→ **Assignment 1**: In the article on the ASSERT 5G telemedicine centre, what percentage of Covid-19 patients in Ireland had caught the virus in a hospital in January 2021?
→ **Assignment 2**: Resume the article on the ASSERT 5G telemedicine centre after its final sentence.

:: Page excerpt ::

In August 2019, Vodafone partnered with the ASSERT centre (Application of the Science of Simulation to Education, Research and Medical Technology) in University College Cork, Ireland, to create the first 5G connected telemedicine and medical robotics training centre in the world. Its aim is to provide a test-bed facility for the MedTech sector, preparing devices for the roll-out of 5G
Here, Professor Barry O’Reilly, Director of ASSERT, discusses some of the innovations happening at ASSERT and the impact 5G could have on the evolution of healthcare.
Anne O’Leary, Vodafone Ireland CEO, and Professor Barry O’Reilly
Professor Barry O’Reilly, a specialist consultant in obstetrics and gynaecology, is passionate about technology and its role in driving innovation in healthcare. He believes that Covid-19 has become a catalyst for change in the industry, sparking new ideas and encouraging medical professionals to embrace new ways of working.
“There has been a longstanding reluctance among health professionals to embrace digital technology and change traditional clinical management, particularly if it has been standard practice for a long time,” he says. “The pandemic put us in a position where we all had to think differently.”
At the beginning of the pandemic, healthcare workers were among those most affected by and at risk from the virus. In January 2021,when Ireland was experiencing its third wave – 65% of Covid-19 patients had caught the virus in a hospital. To help keep their wards safe, Barry and his colleagues worked with a local software development company (8 West) to develop a Covid-19 remote early warning system (CREW), which utilised wearable devices to monitor temperature, heart rate and other parameters that would indicate the wearer was becoming unwell and should self-isolate.
ASSERT and 8 West created the Covid-19 remote early warning system (CREW)
This was a small but useful step in helping limit the spread of infection, particularly when regular Covid-19 testing wasn’t as easy to access as it is today. Barry and his team are already applying the lessons learned from this to other scenarios, where it could be more beneficial for the monitoring of patients to take place remotely, rather than having those patients attend overcrowded waiting rooms.

:::
:: Provided material ::

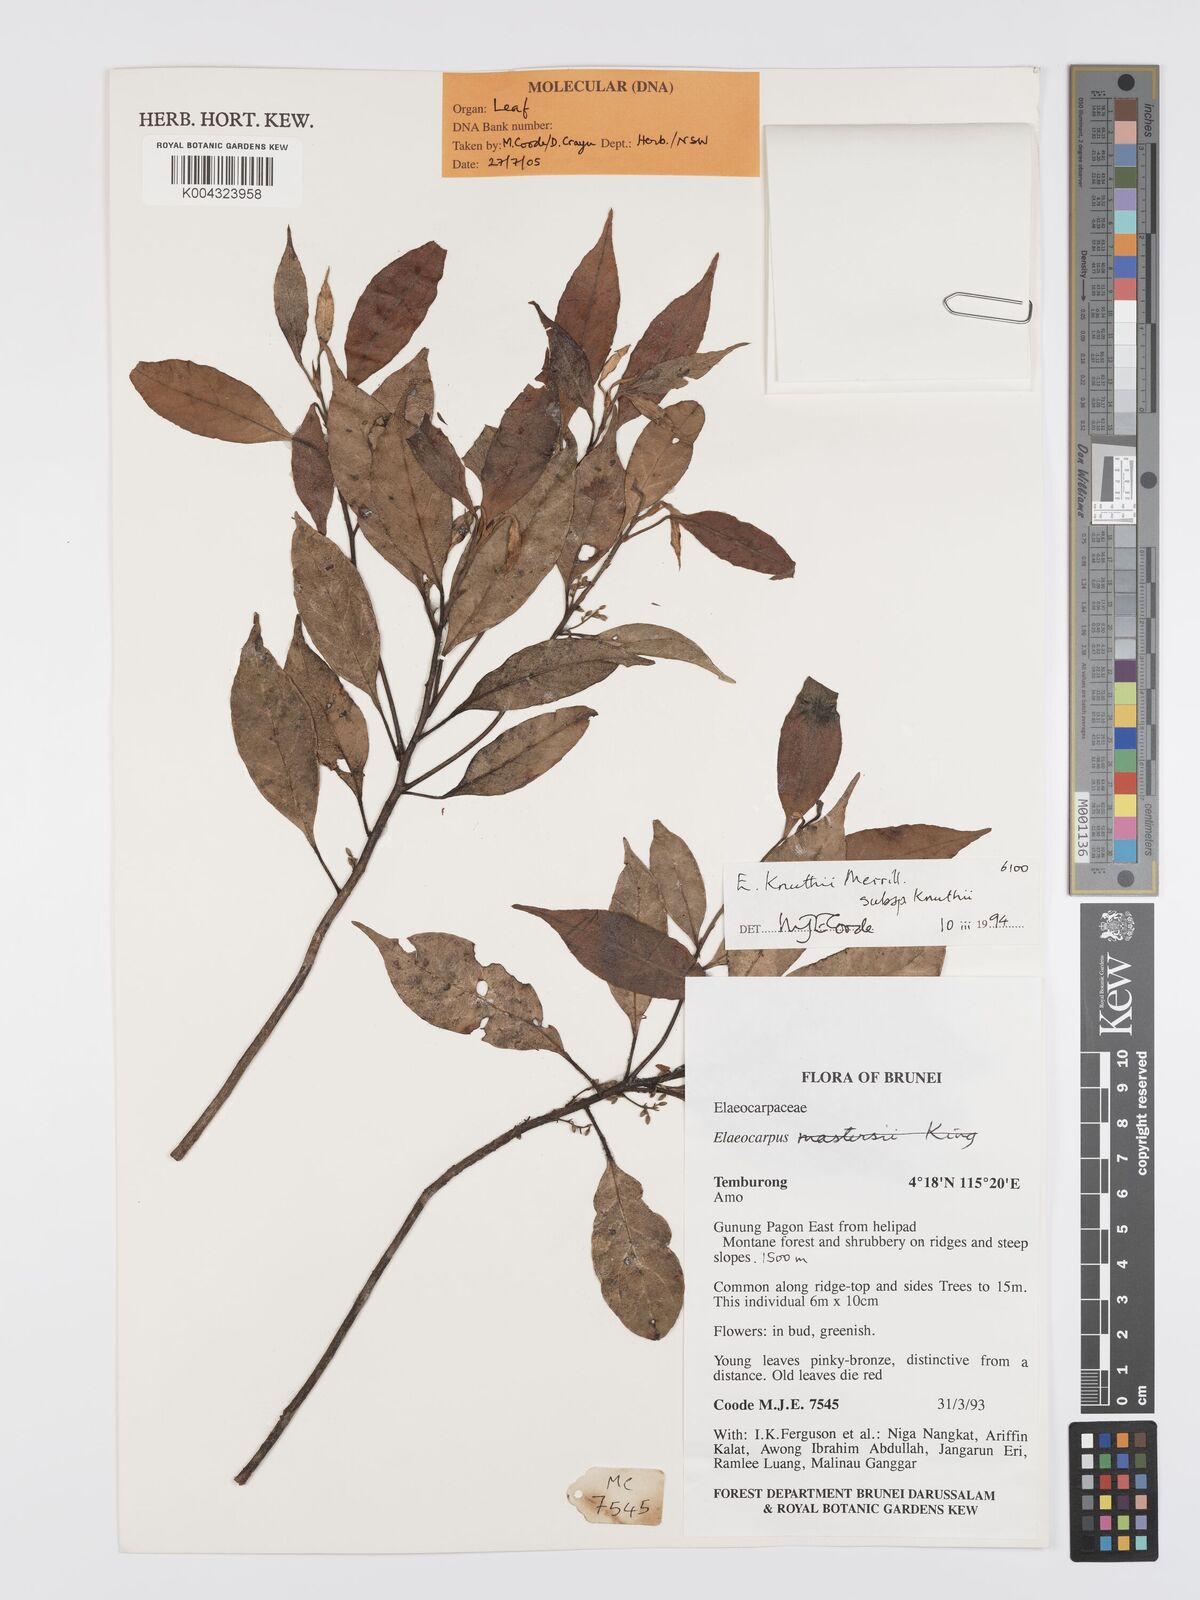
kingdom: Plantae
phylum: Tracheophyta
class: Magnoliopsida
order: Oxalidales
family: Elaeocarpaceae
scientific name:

:::

→ **Final answer 1**: 65%

→ **Final answer 2**:
Enabling access to global healthcare services
Barry has always held an interest in the way robotics can be used to improve the safety and success rates of surgical procedures. In 2007, Barry became the first surgeon in the British Isles to use a robot to conduct a hysterectomy. Now, at the ASSERT centre, he is exploring how 5G can improve robotic surgery by enabling it to be conducted remotely, eliminating lag time between the surgeon console and the surgical instruments (i.e. between the surgeons and their patients).
This could open new possibilities for the healthcare sector, enabling patients all over the world to access medical expertise that may not be available to them right now.
“Imagine a child in Ireland who has developed a very rare type of cancerous tumour,” says Professor O’Reilly. “Removing that tumour might require complex surgery that may only be available in a few centres in the world. Often what happens is the family of the child needs to fundraise to pay for the child to travel to these select centres, such as Memorial Sloan Kettering Cancer Centre in the USA, have the operation and then stay in accommodation to recover for the next few weeks before returning home to Ireland.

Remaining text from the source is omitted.